Friedman skews his argument by omitting the inconvenient, but others on the left do worse. Today Glenn Greenwald writes a shrill column equating the attack on Libya with Dubya's Iraq War. Gaddafi, Greenwald argues, is just like Saddam Hussein -- a brutal dictator who murders his own people. This is a facile argument that glosses over history as neatly as Friedman skips Kirkpatrick's mitigating observations. Yes, Saddam brutalized his people, but he wasn't particularly doing so at the moment Bush decided to remove him. Gaddafi, on the other hand, was strafing unarmed demonstrators. And he promised to go door-to-door, yanking rebels & their sympathizers from their homes & killing them. An assertion that the situation in Libya is "just like" the situation in Iraq 2003 is, well, a lie.

Another common leftist argument is that if we were consistent, we would be ousting our dictator buddies in other Middle Eastern countries, too. Really? As I see it, the U.S. and the other countries of the coalition are taking advantage of a unique situation -- everybody hates Gaddafi. While I agree with those who say we can't be "the policemen of the world," we most certainly can, in my opinion, participate in a police action against a murdering terrorist dictator when we have world opinion with us.

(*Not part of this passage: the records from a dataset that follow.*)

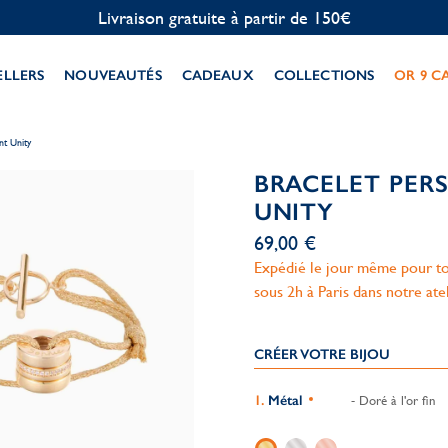
Livraison gratuite à partir de 150€
ELLERS
NOUVEAUTÉS
CADEAUX
COLLECTIONS
OR 9 C
nt Unity
BRACELET PER
UNITY
69,00 €
Expédié le jour même pour to
sous 2h à Paris dans notre ate
CRÉER VOTRE BIJOU
Métal
- Doré à l'or fin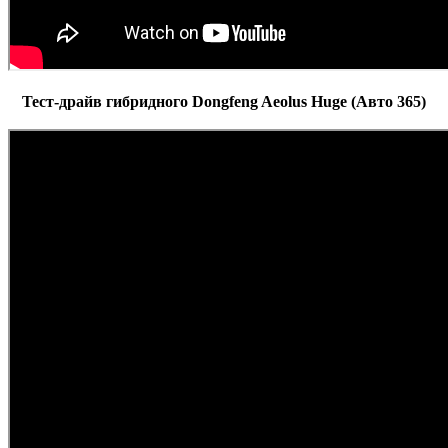
Тест-драйв гибридного Dongfeng Aeolus Huge (Авто 365)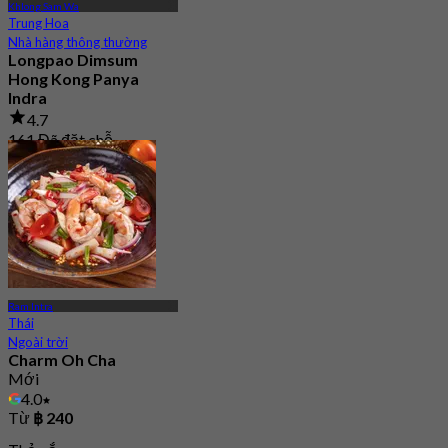
Khlong Sam Wa
Trung Hoa
Nhà hàng thông thường
Longpao Dimsum
Hong Kong Panya
Indra
4.7
161 Đã đặt chỗ
Từ
฿ 230
Ram Intra
Thái
Ngoài trời
Charm Oh Cha
Mới
4.0
Từ
฿ 240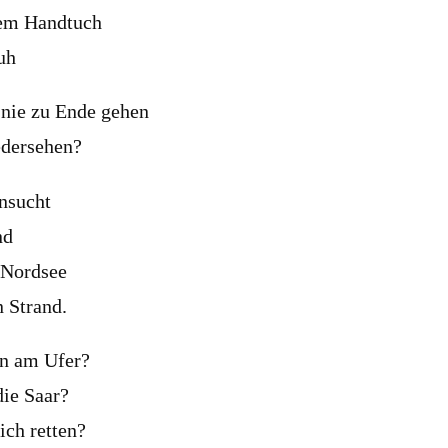
nem Handtuch
uh
 nie zu Ende gehen
edersehen?
nsucht
nd
e Nordsee
n Strand.
on am Ufer?
die Saar?
ich retten?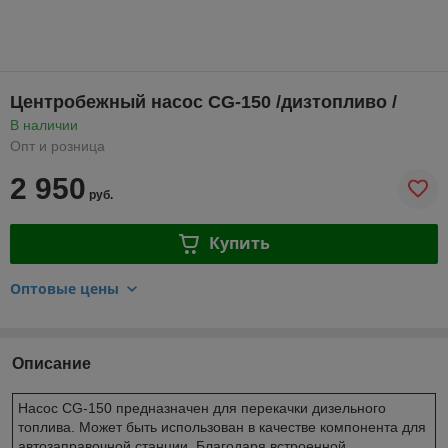
Центробежный насос CG-150 /дизтопливо /
В наличии
Опт и розница
2 950
руб.
Купить
Оптовые цены
Описание
Насос CG-150 предназначен для перекачки дизельного
топлива. Может быть использован в качестве компонента для
автозаправочной станции. Благодаря встроенной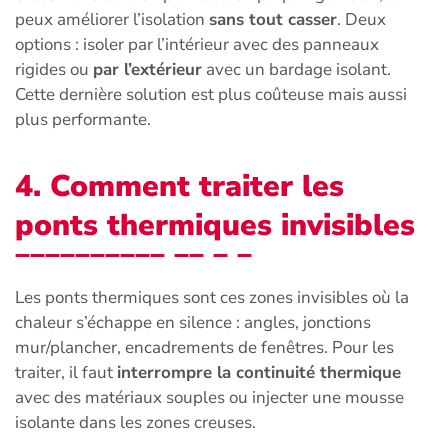
peux améliorer l’isolation
sans tout casser
. Deux
options : isoler par l’intérieur avec des panneaux
rigides ou
par l’extérieur
avec un bardage isolant.
Cette dernière solution est plus coûteuse mais aussi
plus performante.
4. Comment traiter les
ponts thermiques invisibles
Les ponts thermiques sont ces zones invisibles où la
chaleur s’échappe en silence : angles, jonctions
mur/plancher, encadrements de fenêtres. Pour les
traiter, il faut
interrompre la continuité thermique
avec des matériaux souples ou injecter une mousse
isolante dans les zones creuses.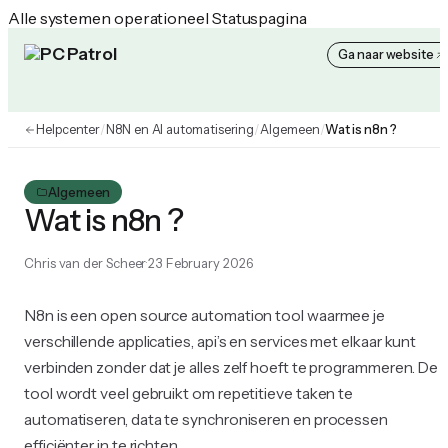
Alle systemen operationeel
Statuspagina
Ga naar website
PC Patrol Helpcenter
Helpcenter
/
N8N en AI automatisering
/
Algemeen
/
Wat is n8n ?
Algemeen
Wat is n8n ?
Chris van der Scheer
23 February 2026
N8n is een open source automation tool waarmee je
verschillende applicaties, api’s en services met elkaar kunt
verbinden zonder dat je alles zelf hoeft te programmeren. De
tool wordt veel gebruikt om repetitieve taken te
automatiseren, data te synchroniseren en processen
efficiënter in te richten.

A final liberal point -- which I've seen both Michael Moore & David Sirota tweet -- is that each Tomahawk missile fired on Libya would build 20 schools in the U.S. While Moore and Sirota's arithmetic may be correct, their algebra is not. Do you think House Republicans would vote out Tomahawks & vote in an equivalent investment in education? Never. Going. To. Happen. Yes, not lobbing missiles at Libya would save some money, but the money saved would not build a single school.

The attack on Libya is a gamble. It may be a long-shot gamble. But it is not the unwarranted, irresponsible gamble of the left's characterization. I'd really like to see the shrieking left at least incorporate a little nuance into their arguments. Some are. Many are not.